あの、一般の人というか、当事者の出し方の問題なんですけど、あんまり…僕は観ていて気持ちよくなかったところがあったので、えー…あんまり好きな作品ではないんです。


男性 :
今日僕は「ワンダフルライフ」を観て、とても気に入ったんですけど、もしよろしかったら、監督が次回作について考えてることがあったら教えてください。


是枝 : 具体的にはいくつかアイディアはあるんだけども、今考えてるのは、僕も今回初めてあまり脚本とかを固めずに、現場で役者さんとかね、スタッフと一緒にものを作っていくという作業が楽しくできたので、次もなるべくそういう形で、あんまり劇映画っぽくないものをまたやってみようかなというふうに思ってるんですけど。
方法論は固まってるんですけど、まだ題材をちょっと絞り切れてないっていう状況なんだけど。
ただあまり間隔を空けずに三作目の準備に入ろうとは思ってます。




女性 : あのマークにはどういう意味があるんでしょうか?


是枝 : いろんな意味をこめたので、観た人に、あのマークの持っている意味みたいなものを、半分遊びでいろいろ考えてもらえればいいなと思ってるんで、僕はこんなふうに考えてっていうことはそんなにたいしたい意味はないんですよね。
マークって最初に考えた意味っていうのはどんどん離れていった方が面白いんで、みなさんが好きにあのマークに思いを重ねていっていただければと思っております。で、今は答えないようにしています。すいません。




女性 : 映画の中でもしゃべってる…出てきたことなんですけど、小さい頃の記憶っていうのはだいたい四才ぐらいまでって言ってたんですけど、みなさんはどれくらいまでの記憶が遡れますか。


ARATA :
僕は中で言ってる雪の記憶っていうのはほんとの話で。


女性 :
静かだったっていうのも現実?


ARATA :
そうですそうです。はい。


エリカ :
何才からとかっていうのはわかんないんですけど、いつもお母さんと一緒だったから、たぶん小さい子供でしょう?二才…か…三才からにしよう。


是枝 :
あそこでスタッフが話してる話っっていうのは、みんな自分のお話なんです。
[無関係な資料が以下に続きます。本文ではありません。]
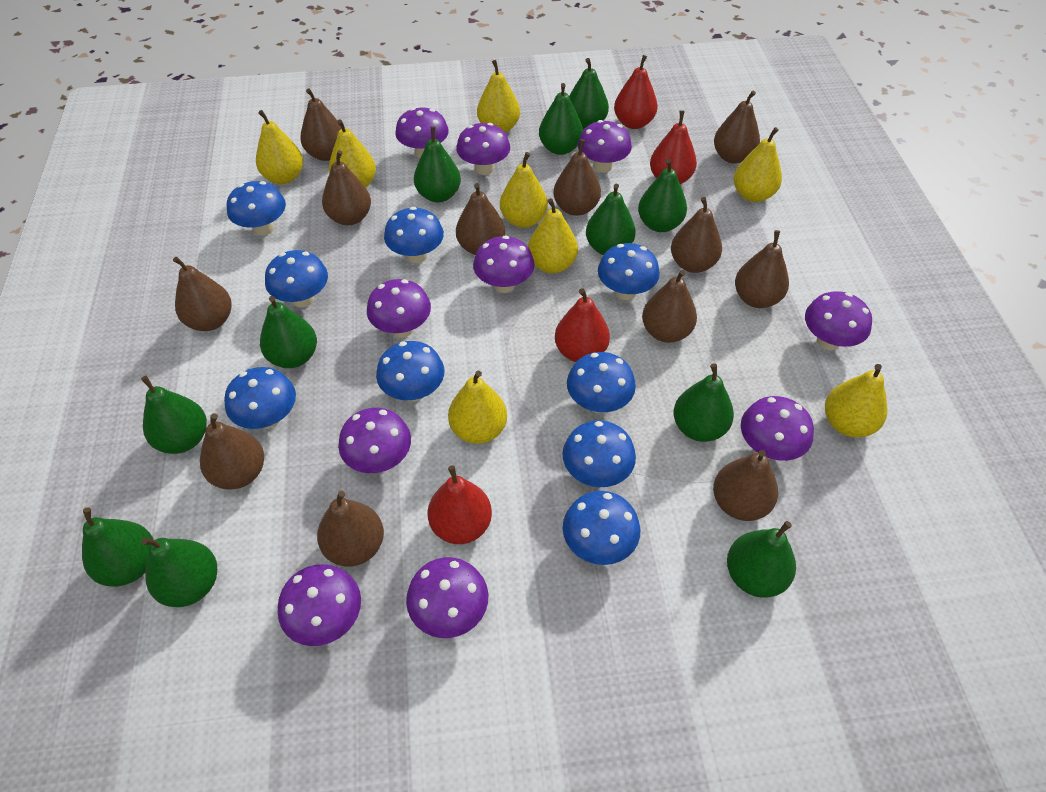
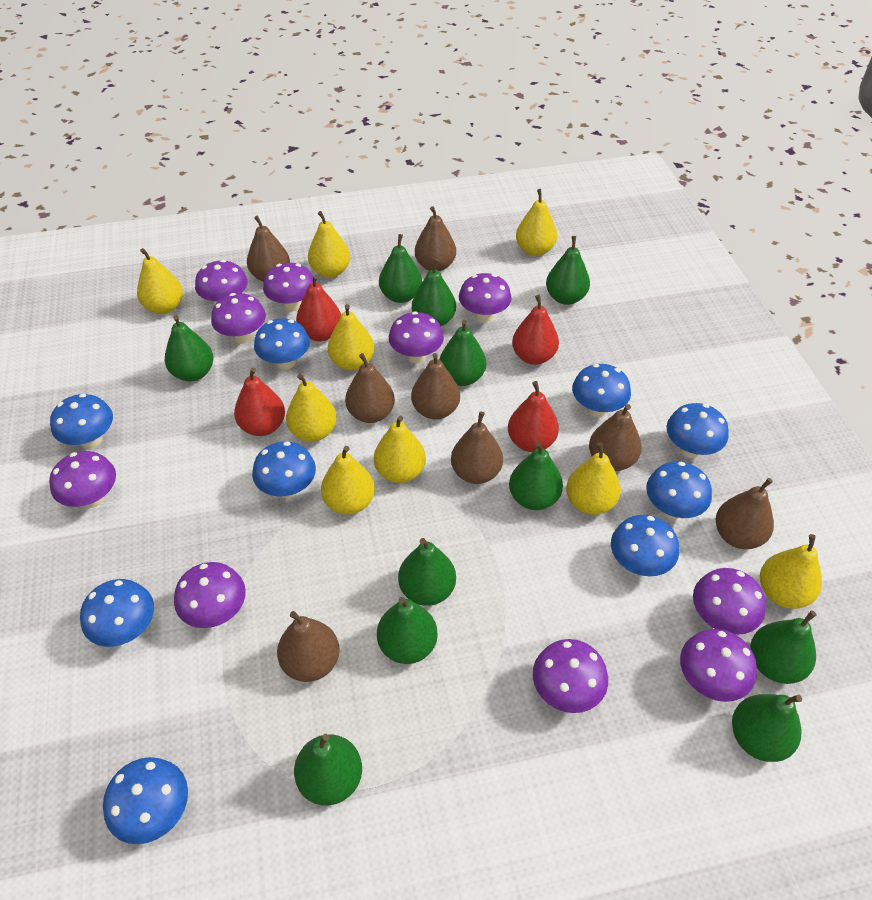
brown pear: 12 -> 8
yellow pear: 8 -> 9

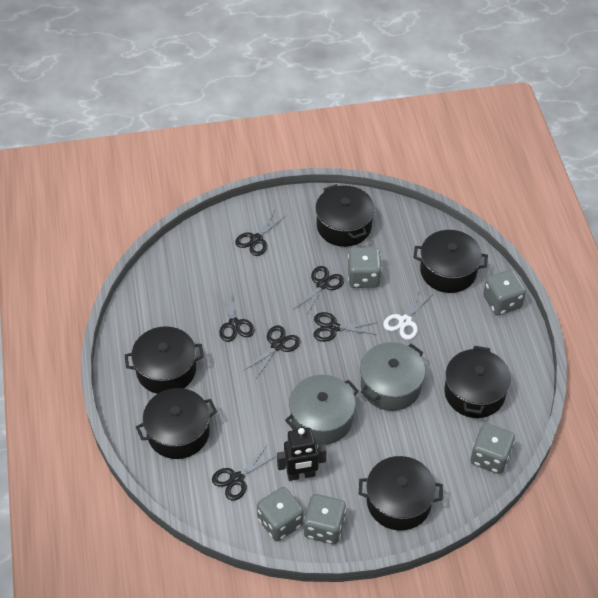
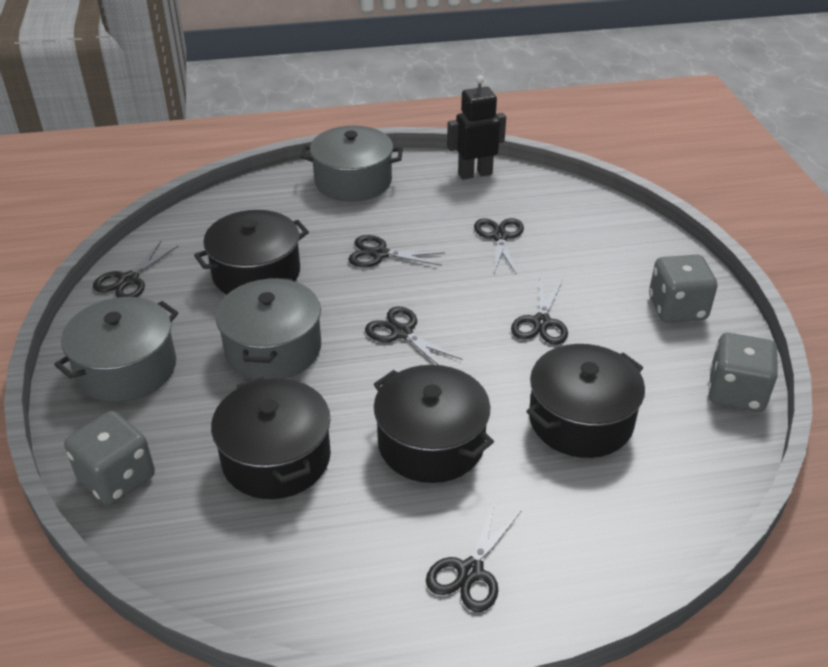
black pot: 6 -> 4
grey dice: 5 -> 3
grey pot: 2 -> 3
white scissors: 1 -> 0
だから台本があるわけではなくて、台本には「それぞれが自分の一番古い記憶についてしゃべる」っていうふうに書いてあるだけで。そこで自由に喋ってもらったのをカメラ二台で撮って、編集したんですけど。


女性 :
監督さんの一番古い記憶っていうのは…


是枝 :
ぼくはたくさん一番古い記憶があって、けっこう自分作っちゃってるもんですから、その記憶の中に自分のうしろ姿が映ってたりするんですよね。てことはたぶんほんとじゃない(客席笑)と思うんですけど。


女性 :
わかりました。ありがとうございます。